Botafogo e Atlético-MG empataram sem gols, em partida disputada na tarde deste domingo, no Estádio Mané Garrincha, no Distrito Federal. O jogo marcou a despedida das duas equipes do Campeonato Brasileiro. O rebaixado Botafogo, que conseguiu um empate, depois de seis derrotas seguidas, chegou aos 34 pontos ganhos, na penúltima colocação. O Galo acabou a competição na oitava posição, com 54 pontos ganhos.
O jogo foi de baixo nível técnico. O Atlético-MG foi bem melhor no primeiro tempo, mas seus atacantes desperdiçaram muitas oportunidades. Na etapa final, o Galo caiu de rendimento. O Botafogo repetiu o que tem mostrado nas últimas partidas. Um time sem organização e sem qualquer poder ofensivo.
O jogo – A primeira chance de gol foi criada pelo Atlético aos quatro minutos. O lateral-direito Alex Silva arrancou pelo meio da defesa carioca, se livrou de André Bahia, mas foi bloqueado por Régis na hora da conclusão. O Botafogo encontrava grande dificuldade para se organizar e não conseguia chegar nas proximidades da área mineira. Só aos cinco minutos é que Yuri Mamute arriscou, de longe, e não levou perigo para o gol defendido por Uílson.
O Galo continuava melhor em campo e, aos nove minutos, Carlos criou uma boa oportunidade, mas tentou o gol por cobertura e acabou colocando a bola por cima do travessão.
O time dirigido por Levir Culpi seguia mandando na partida e, aos 21 minutos, Carlos teve nova chance para abrir o marcador, mas André Bahia chegou na hora e evitou a conclusão do atacante. Um minuto depois, o mesmo Carlos, o mais ativo dos atacantes, bateu forte, mas encobriu o gol defendido por Helton Leite.

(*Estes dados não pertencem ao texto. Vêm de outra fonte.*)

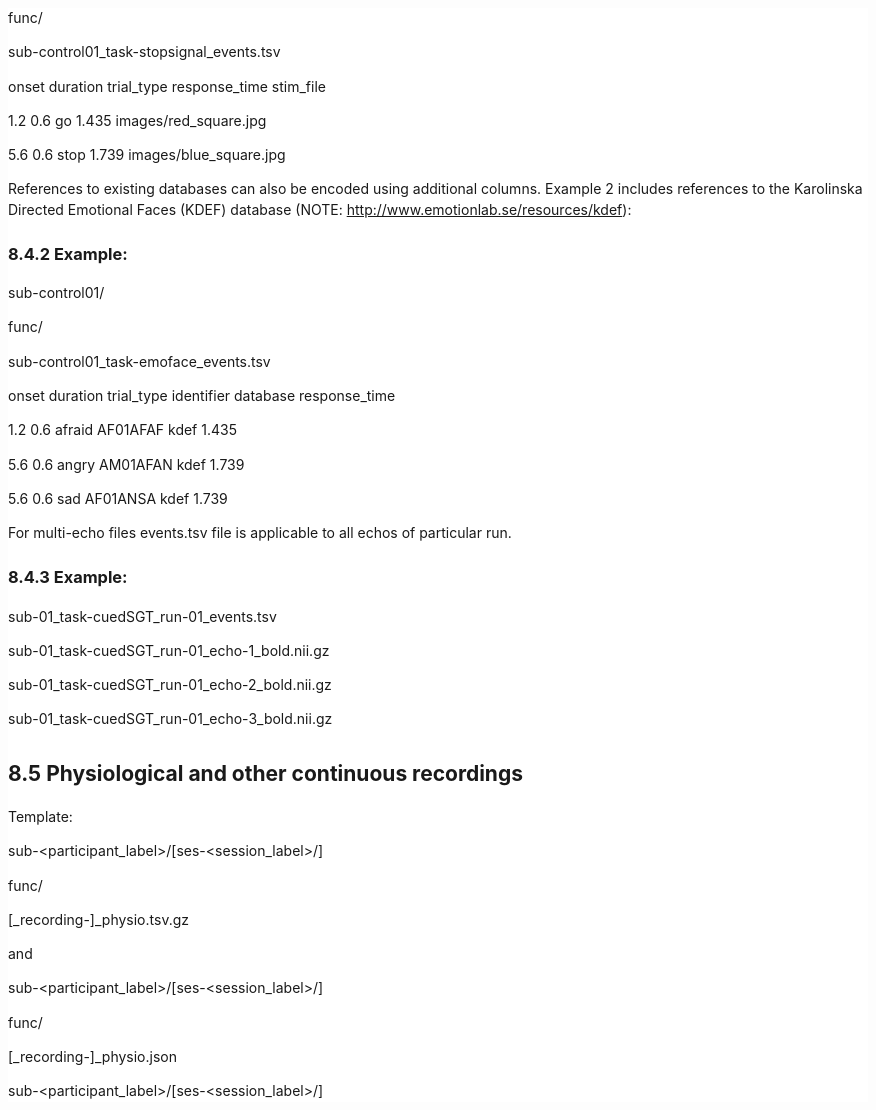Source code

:func/

sub-control01_task-stopsignal_events.tsv

onset		duration	trial_type	response_time  stim_file

1.2		0.6		go		1.435          images/red_square.jpg

5.6		0.6		stop		1.739          images/blue_square.jpg 

References to existing databases can also be encoded using additional columns. Example 2 includes references to the Karolinska Directed Emotional Faces (KDEF) database (NOTE:  http://www.emotionlab.se/resources/kdef):

### 8.4.2 Example:

sub-control01/

func/

sub-control01_task-emoface_events.tsv

onset		duration	trial_type	identifier	database 	response_time

1.2		0.6		afraid	AF01AFAF	kdef		1.435

5.6		0.6		angry		AM01AFAN	kdef		1.739

5.6		0.6		sad		AF01ANSA	kdef		1.739

For multi-echo files events.tsv file is applicable to all echos of particular run.

### 8.4.3 Example:

sub-01_task-cuedSGT_run-01_events.tsv

sub-01_task-cuedSGT_run-01_echo-1_bold.nii.gz

sub-01_task-cuedSGT_run-01_echo-2_bold.nii.gz

sub-01_task-cuedSGT_run-01_echo-3_bold.nii.gz

## 8.5 Physiological and other continuous recordings

Template: 

sub-<participant_label>/[ses-<session_label>/]

func/

<matches>[_recording-<label>]_physio.tsv.gz

and

sub-<participant_label>/[ses-<session_label>/]

func/

<matches>[_recording-<label>]_physio.json

sub-<participant_label>/[ses-<session_label>/]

O Botafogo não conseguia se organizar dentro de campo e apenas se preocupava em bloquear as investidas do adversário. Os atacantes quase não recebiam passes em boas condições, facilitando a tarefa dos defensores mineiros.
Aos 37 minutos, o Galo desperdiça outra chance. Carlos recebe na área, se livra da marcação de Fabiano, e bate por cima da trave, quando tinha tudo para colocar a bola nas redes. No último lance importante do primeiro tempo, Marion recebeu bom passe e concluiu mal.
O Botafogo voltou com o atacante Maikon no lugar de Bruno Corrêa, tentativa do técnico Vagner Mancini de aumentar o poder ofensivo da equipe. E, logo aos três minutos, Maikon mostrou seu cartão de visita, ao emendar, de primeira, um cruzamento da direita. A bola passou perto da trave atleticana. A resposta mineira veio aos seis minutos, em chute perigoso de Marion. No minuto seguinte, Dodô chutou com grande perigo.
A equipe comandada por Levir Culpi reassumiu o controle do jogo e, aos oito minutos, Pierre chutou e Helton Leite fez grande defesa. O Botafogo voltou a se concentrar na defesa, tentando impedir que o adversário chegasse ao gol. O Botafogo só voltou a incomodar aos 22 minutos quando Fabiano experimentou, de longe, e Uilson espalmou para escanteio.
Os dois times mostravam um certo desinteresse que se refletia no ritmo lento da partida. Os dois times erravam muitos passes. Enquanto isso, na arquibancada, torcedores dos dois clubes se desentenderam e acabaram detidos. Só aos 41 minutos é que o Galo voltou a incomodar e Carlos reclamou de ter sido derrubado por Andreazzi, mas o árbitro mandou o jogo seguir.